Editor-adjunto de Economia

Os salários dos trabalhadores do grupo Global Media, cujo pagamento estava em atraso desde o final de novembro, começaram a ser pagos esta terça-feira mas não houve ainda qualquer indicação sobre quando os trabalhadores vão receber o subsídio de Natal. Por lei, este subsídio tem de ser pago até quinta-feira, 7 de dezembro.

Em face do que dizem ser a ausência de resposta por parte da administração sobre o plano de reestruturação do grupo que detém meios de comunicação social como o 'Jornal de Notícias' (JN), o 'Diário de Notícias' (DN) e a TSF, os trabalhadores do JN vão mesmo avançar para a greve esta quarta e quinta-feira. Em causa está um despedimento coletivo que dizem que lhes foi comunicado e que a administração da Global diz, em resposta ao Expresso, que ainda não foi decidido.

“Continuamos sem esclarecimentos por parte da administração. Não houve qualquer evolução. A greve vai acontecer”, disseram ao Expresso as delegadas sindicais do JN. Esta quarta-feira os trabalhadores vão concentrar-se em frente à sede do jornal, no Porto, a partir das 9h30. E no dia seguinte a concentração será feita em frente à camara municipal do Porto a partir das 14h30.

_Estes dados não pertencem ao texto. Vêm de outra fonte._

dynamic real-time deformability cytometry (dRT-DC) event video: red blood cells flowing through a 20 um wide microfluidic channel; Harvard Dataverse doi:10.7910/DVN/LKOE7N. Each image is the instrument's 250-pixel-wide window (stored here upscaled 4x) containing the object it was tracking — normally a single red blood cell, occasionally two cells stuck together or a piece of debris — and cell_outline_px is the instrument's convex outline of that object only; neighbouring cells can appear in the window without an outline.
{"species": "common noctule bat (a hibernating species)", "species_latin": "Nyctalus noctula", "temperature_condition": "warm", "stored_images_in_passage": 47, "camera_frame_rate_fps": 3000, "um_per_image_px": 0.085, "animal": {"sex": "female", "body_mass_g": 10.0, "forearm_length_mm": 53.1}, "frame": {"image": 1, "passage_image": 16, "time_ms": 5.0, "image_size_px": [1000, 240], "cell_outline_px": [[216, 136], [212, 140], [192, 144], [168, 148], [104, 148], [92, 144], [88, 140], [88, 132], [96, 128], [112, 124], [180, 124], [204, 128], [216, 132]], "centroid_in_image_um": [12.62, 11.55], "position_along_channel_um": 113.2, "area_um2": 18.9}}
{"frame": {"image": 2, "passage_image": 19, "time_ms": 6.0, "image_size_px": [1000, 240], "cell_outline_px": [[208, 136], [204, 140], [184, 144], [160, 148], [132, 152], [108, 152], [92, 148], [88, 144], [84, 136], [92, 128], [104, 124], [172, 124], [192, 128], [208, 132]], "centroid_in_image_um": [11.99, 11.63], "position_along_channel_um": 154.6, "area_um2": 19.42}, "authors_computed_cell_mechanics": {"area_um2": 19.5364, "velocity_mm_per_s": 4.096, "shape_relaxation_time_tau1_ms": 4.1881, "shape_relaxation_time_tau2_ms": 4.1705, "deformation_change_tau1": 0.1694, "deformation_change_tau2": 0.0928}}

Esta terça-feira estavam previstas reuniões com as direções do grupo que acabaram por ser canceladas. Sobre a data de divulgação do plano de reestruturação, a Global Media tinha dito ao Expresso, em respostas enviadas na segunda-feira à noite, que “o plano de reestruturação está a ser ultimado e, antes de ser dado a conhecer externamente, será previamente apresentado aos colaboradores do grupo”.

A administração explicou no final da semana passada que o grupo está numa “situação financeira gravíssima” e que o pagamento dos salários estava a ser assegurado até recentemente pelo empresário Marco Galinha, que vendeu há dois meses parte significativa do capital ao fundo World Opportunity Fund, detido pela gestora de fundos Union Capital Group (UCAP), que tem sede na Suiça e capitais norte-americanos. Desde essa transação passou a ser o fundo a pagar os salários dos trabalhadores. Dificuldades no processamento da transferência internacional do dinheiro terão levado ao atraso que se verificou e que agora estará já então resolvido, pelo menos no que respeita aos ordenados de novembro.

A contribuir para a situação financeira difícil está o facto de o acordo de compra pelo Estado da posição do grupo na agência Lusa ter abortado. O Governo estava a negociar a compra dos 23,36% detidos pela Global Media e também dos 22,35% detidos pela empresa Páginas Civilizadas, que controla o grupo, mas acabou por desistir do negócio com o argumento de que "não há consenso político" para o realizar.

“No momento atual, não existindo um consenso político alargado, a operação revelou-se inviável”, disse o ministério da Cultura no final da semana passada. Em comunicado, adiantava que “caberá ao próximo Governo assumir as suas responsabilidades e encontrar uma solução que garanta o salutar pluralismo, independência e salvaguarda do serviço público prestado pela Lusa - essencial para o conjunto da comunicação social”.

Já antes o Presidente da República, Marcelo Rebelo de Sousa, tinha de alguma forma questionado a operação ao dizer “nada saber” sobre o negócio. O que lhe valeu críticas do atual presidente executivo da Global Media, José Paulo Fafe, que declarou ao jornal Eco que “um dia havemos todos de perceber qual a razão que levou o professor Marcelo Rebelo de Sousa a imiscuir-se, da forma insólita como o fez, em todo o processo em redor da entrada do fundo no capital da Global Media”. Em causa a tomada de controlo do grupo pelo World Opportunity Fund.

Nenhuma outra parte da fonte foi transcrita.